Characterisation of Nav1.7 functional expression in rat dorsal root ganglia neurons by using an electrical field stimulation assay.

Background The Nav1.7 subtype of voltage-gated sodium channels is specifically expressed in sensory and sympathetic ganglia neurons where it plays an important role in the generation and transmission of information related to pain sensation. Human loss or gain-of-function mutations in the gene encoding Nav1.7 channels (SCN9A) are associated with either absence of pain, as reported for congenital insensitivity to pain, or with exacerbation of pain, as reported for primary erythromelalgia and paroxysmal extreme pain disorder. Based on this important human genetic evidence, numerous drug discovery efforts are ongoing in search for Nav1.7 blockers as a novel therapeutic strategy to treat pain conditions. Results We are reporting here a novel approach to study Nav1.7 function in cultured rat sensory neurons.

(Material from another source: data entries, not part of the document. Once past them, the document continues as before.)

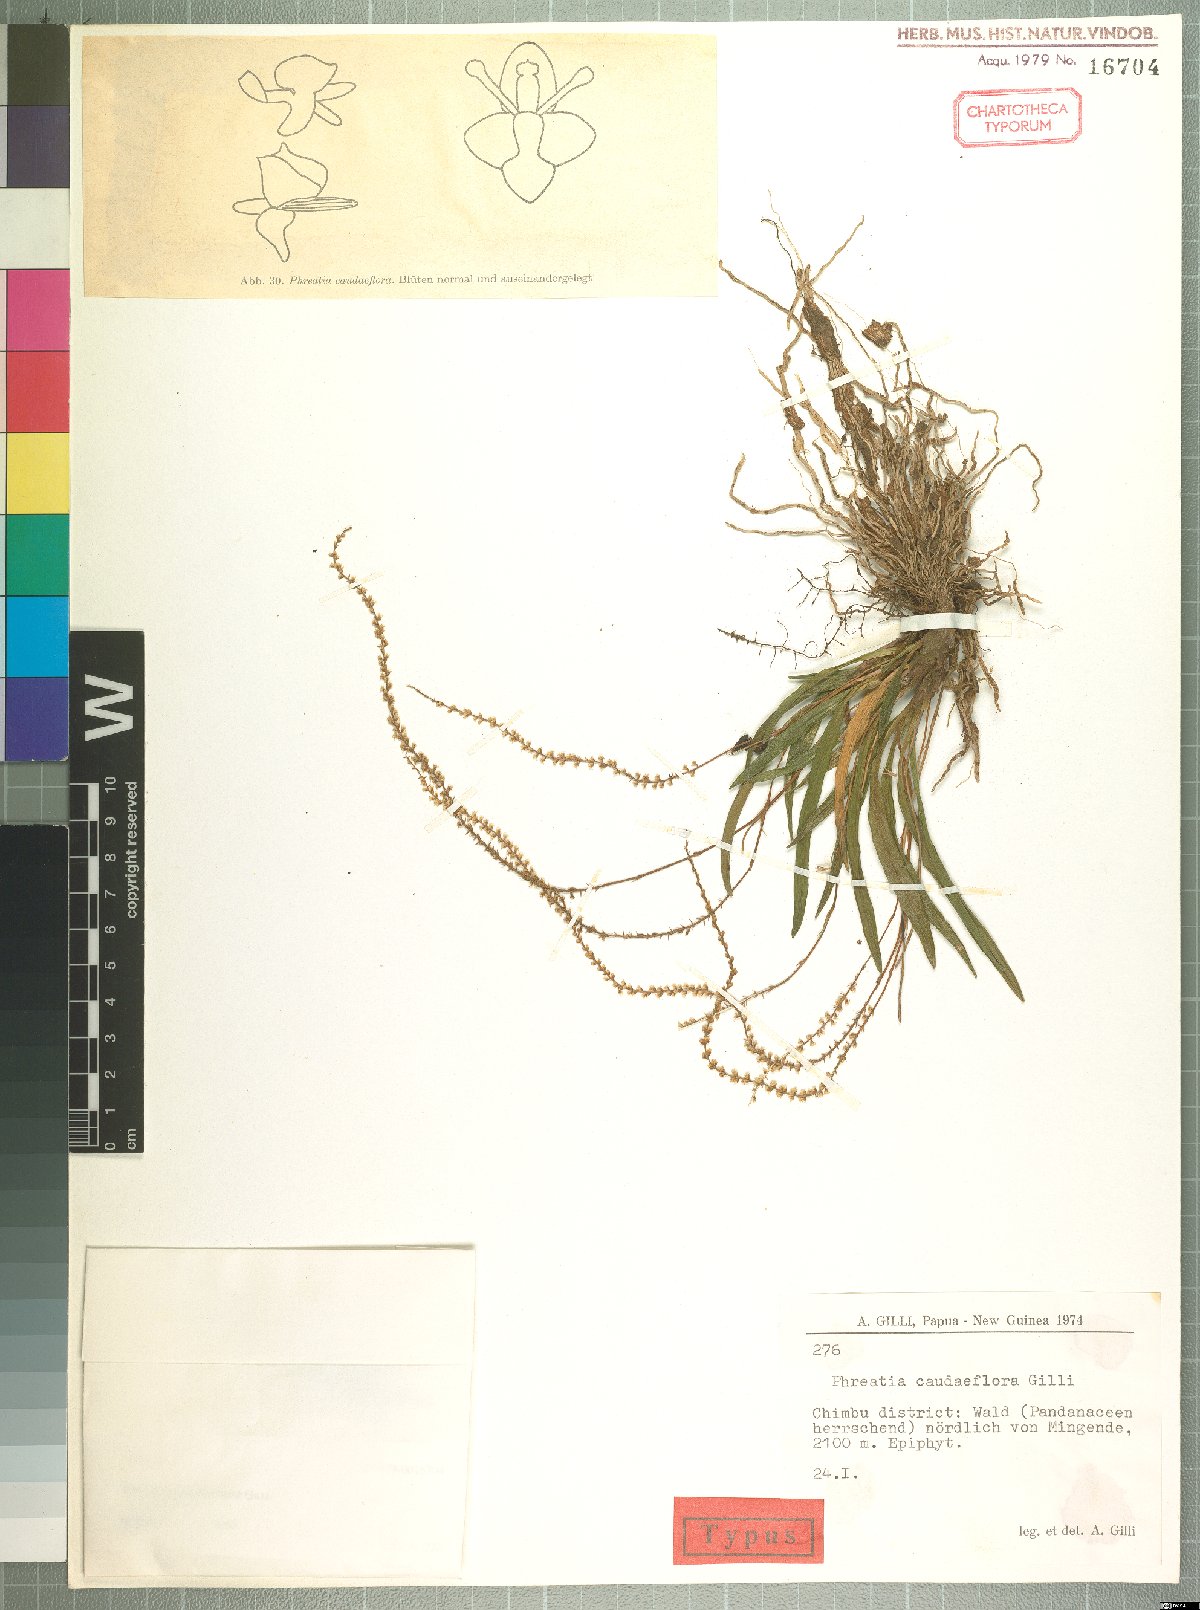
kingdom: Plantae
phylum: Tracheophyta
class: Liliopsida
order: Asparagales
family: Orchidaceae
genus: Phreatia
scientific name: Phreatia caudiflora
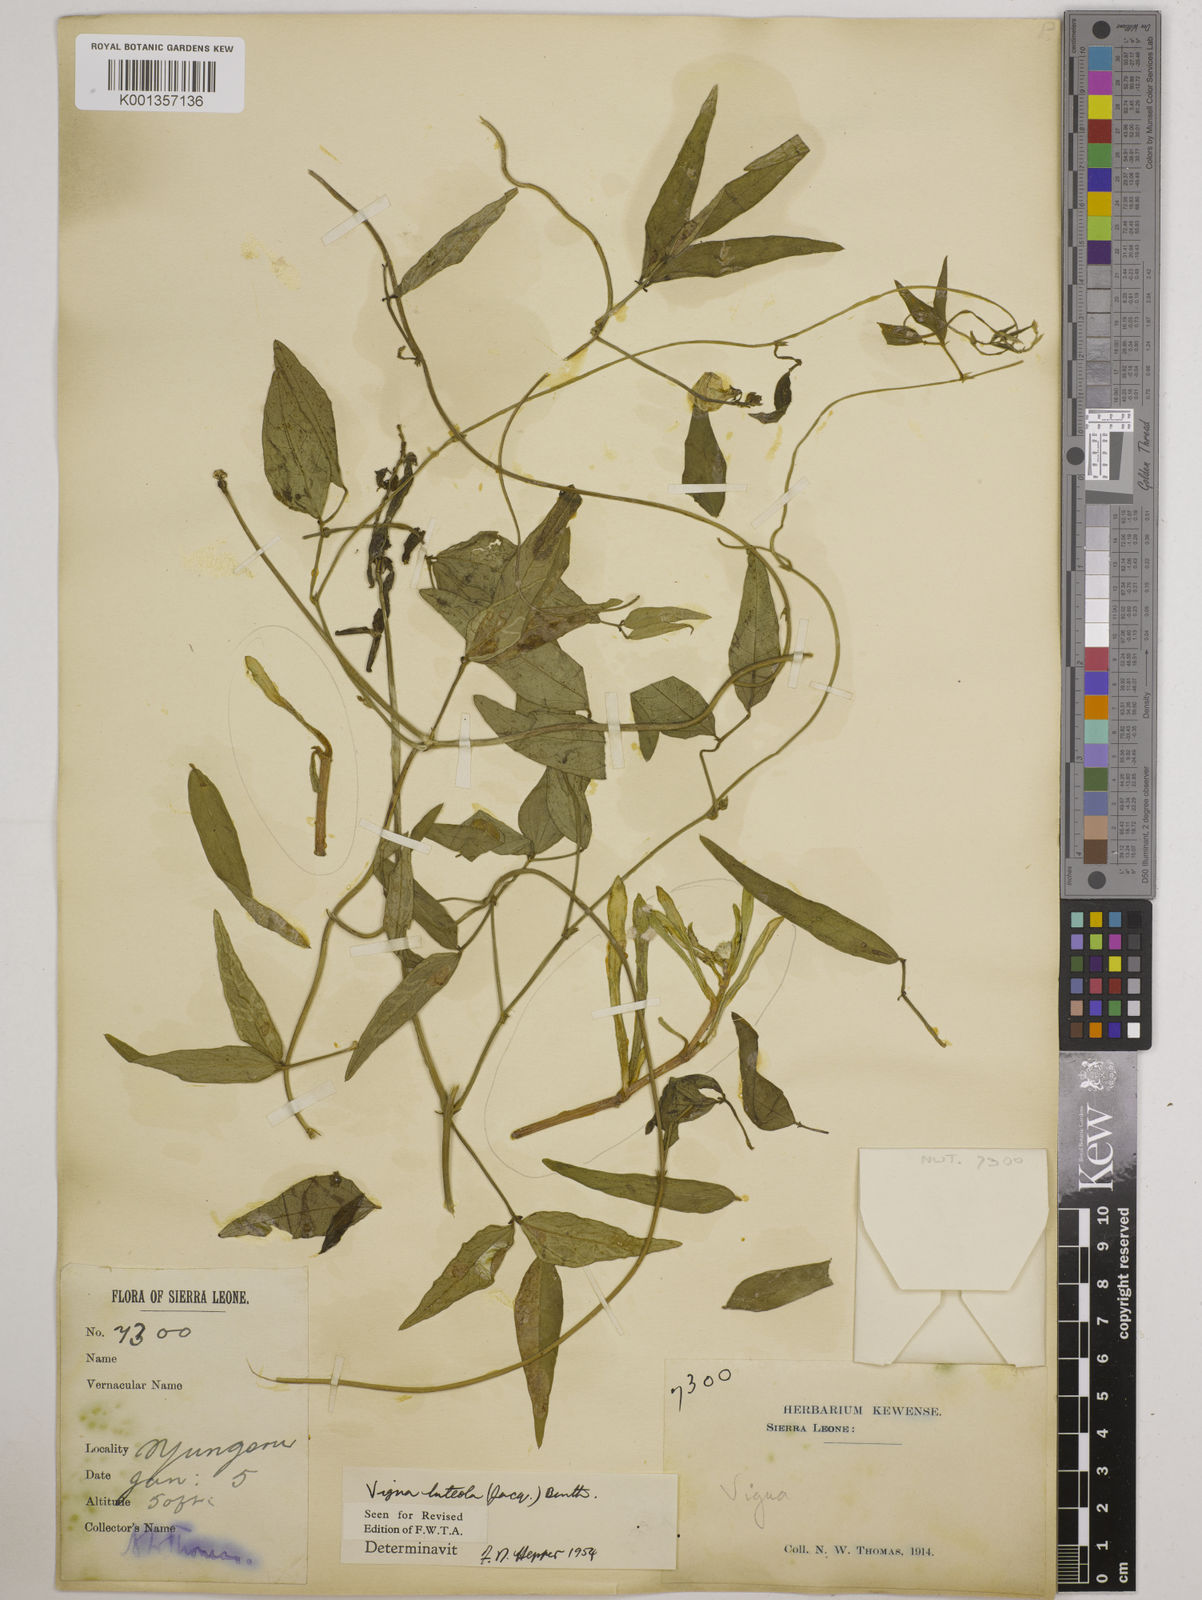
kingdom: Plantae
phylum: Tracheophyta
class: Magnoliopsida
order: Fabales
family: Fabaceae
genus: Vigna
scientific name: Vigna luteola
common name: Hairypod cowpea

We used live cell imaging combined with electrical field stimulation to evoke and record action potential-driven calcium transients in the neurons. We have shown that the tarantula venom peptide Protoxin-II, a known Nav1.7 subtype selective blocker, inhibited electrical field stimulation-evoked calcium responses in dorsal root ganglia neurons with an IC50 of 72 nM, while it had no activity in embryonic hippocampal neurons. The results obtained in the live cell imaging assay were supported by patch-clamp studies as well as by quantitative PCR and Western blotting experiments that confirmed the presence of Nav1.7 mRNA and protein in dorsal root ganglia but not in embryonic hippocampal neurons. Conclusions The findings presented here point to a selective effect of Protoxin-II in sensory neurons and helped to validate a new method for investigating and comparing Nav1.7 pharmacology in sensory versus central nervous system neurons. This will help in the characterisation of the selectivity of novel Nav1.7 modulators using native ion channels and will provide the basis for the development of higher throughput models for enabling pain-relevant phenotypic screening.